Recipe and photo courtesy of Kyla Winchester.
Whether or not you celebrate Christmas, December is a busy time of year. There are parties to attend, relatives and friends to visit, gifts to buy, and food to make. Fortunately, homemade chocolate bark can help with several of these things, in a fairly low-stress and delicious way.
People appreciate homemade treats, and I like to make them. However, accommodating different dietary restrictions can make this more complicated, and, frankly, individually baking dozens of tiny complicated cookies is a skill I have yet to master.
Chocolate bark is, as treats go, easy to adapt to different diets, simple to make and goes over extremely well! If you are trying to reduce your waste this season, chocolate bark will help: it looks lovely in a label-free jam jar with a little note attached. In half an hour plus chilling time you can put the bark in a jar or box and have something lovely to bring to a potluck, share as a hostess gift, or offer in a gift exchange. It also looks fancy without being over-the-top in terms of indulgence.
Accordingly, here’s chocolate bark, with some variations to see you through this busy time of year.
Chocolate Bark, 3 Ways
This can be vegan if you use vegan chocolate (depending on the brand, chocolate chips can be vegan) and dairy-free margarine; and can be gluten-free depending on ingredients.
Depending on what you mix with the chocolate, here are 3 options:
- Peppermint Bark has crushed candy canes. Add a couple full-size canes to a sandwich bag, seal and wrap in a kitchen towel, and crush with a rolling pin.
- Holiday bark has dried cranberries and almonds.
- Coconutty bark has coconut and your favourite nuts.
However, this are just a starting point! Use your favourite flavours: cranberries would also go nicely with white chocolate and grated orange peel. Flavour extracts can boost the chocolate without requiring too much work. Some people like raisins with the nuts. Dried cherries or more exotic fruits, like mango and papaya, are lovely, too. Some people like a sprinkle of salt on top; I’m one of those people. Puffed rice and puffed quinoa make a wonderful addition to texture. Even crushed cookie bits! You could also go old-school Mexican-style and add chili flakes.

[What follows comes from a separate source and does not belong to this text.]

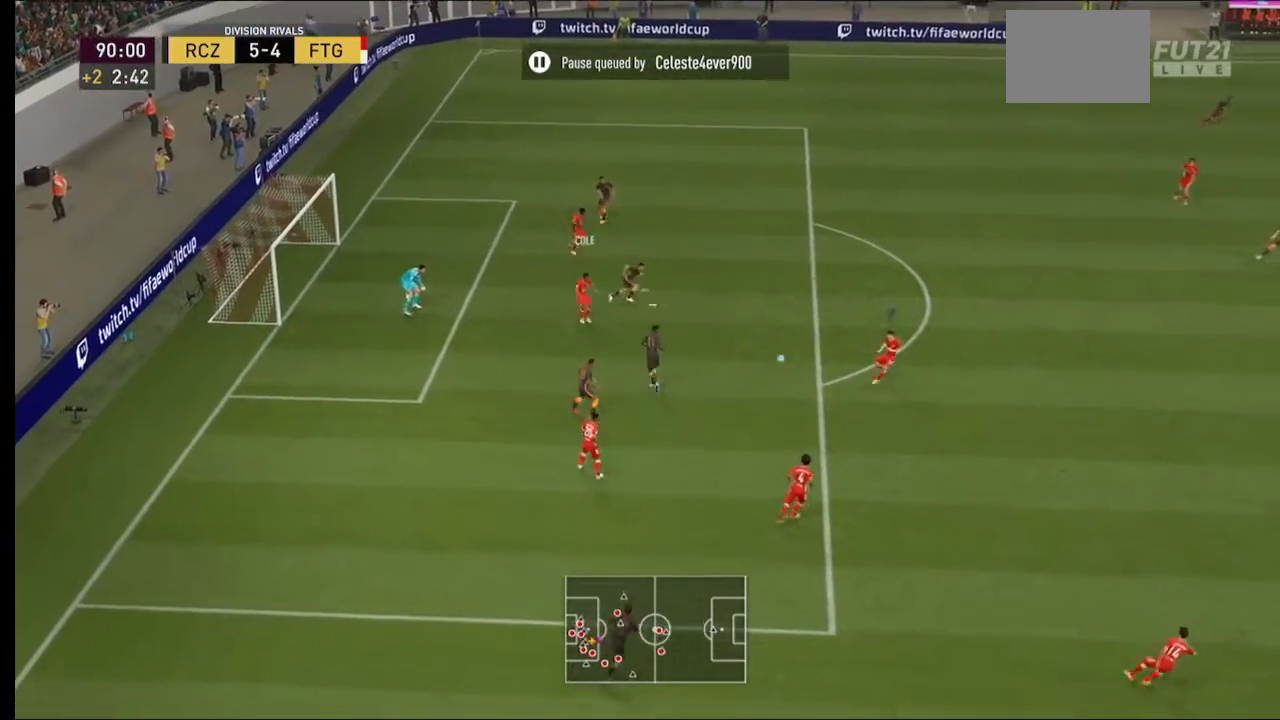
{"buttons": ["R2"], "left_stick": "right", "right_stick": "center", "events": []}
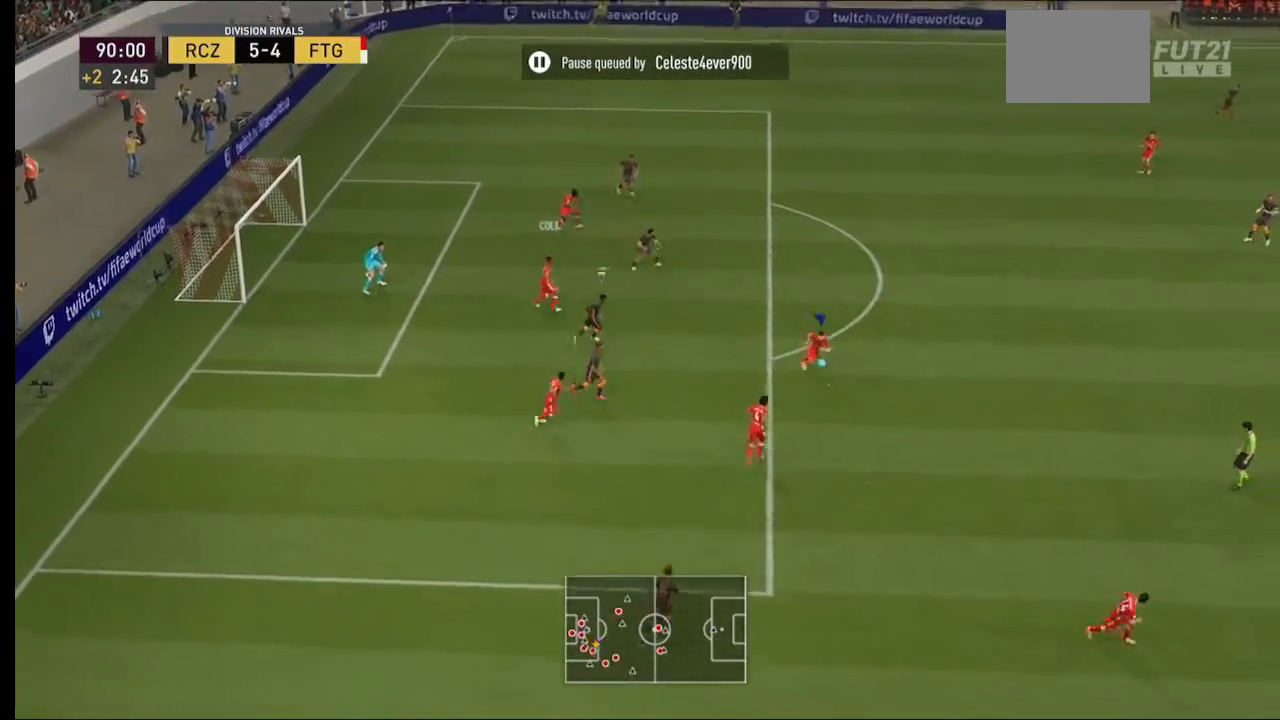
{"buttons": ["R2"], "left_stick": "right", "right_stick": "center", "events": [[33, "Y", "down"], [500, "Y", "up"]]}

Yield: Makes 1 baking tray, which is suitable for one gift or as a treat for 4 to 6 people
Difficulty level: Easy
Time: 1 ½ hours including chilling time
1 ½ cups chocolate chips or coarsely chopped baking chocolate
Optional: 1 tablespoon coconut oil or margarine helps keep the chocolate shiny, preventing a cloudy appearance, without affecting the flavor.
½ cup of additions like crushed candy canes, mix of dried cranberries and sliced, slivered or coarsely chopped almonds, divided
Line a baking sheet with wax paper or parchment paper. Melt chocolate in the double boiler or microwave. If microwaving, heat for 1 minute, stir, then heat for 30 seconds at a time, alternately mixing, until completely melted. In a double boiler, keep the heat low and stir. When chocolate is melted, add additions but reserve about a quarter. Stir to combine. Spread on a baking sheet until it’s more or less an even layer. Sprinkle the remaining additions on top.
Refrigerate until chocolate hardens, about an hour. Break apart and put in a covered container. If all the additions are dried food, the bark can be stored on the counter. Otherwise, if using fresh food, like orange peel, for example, store in the fridge.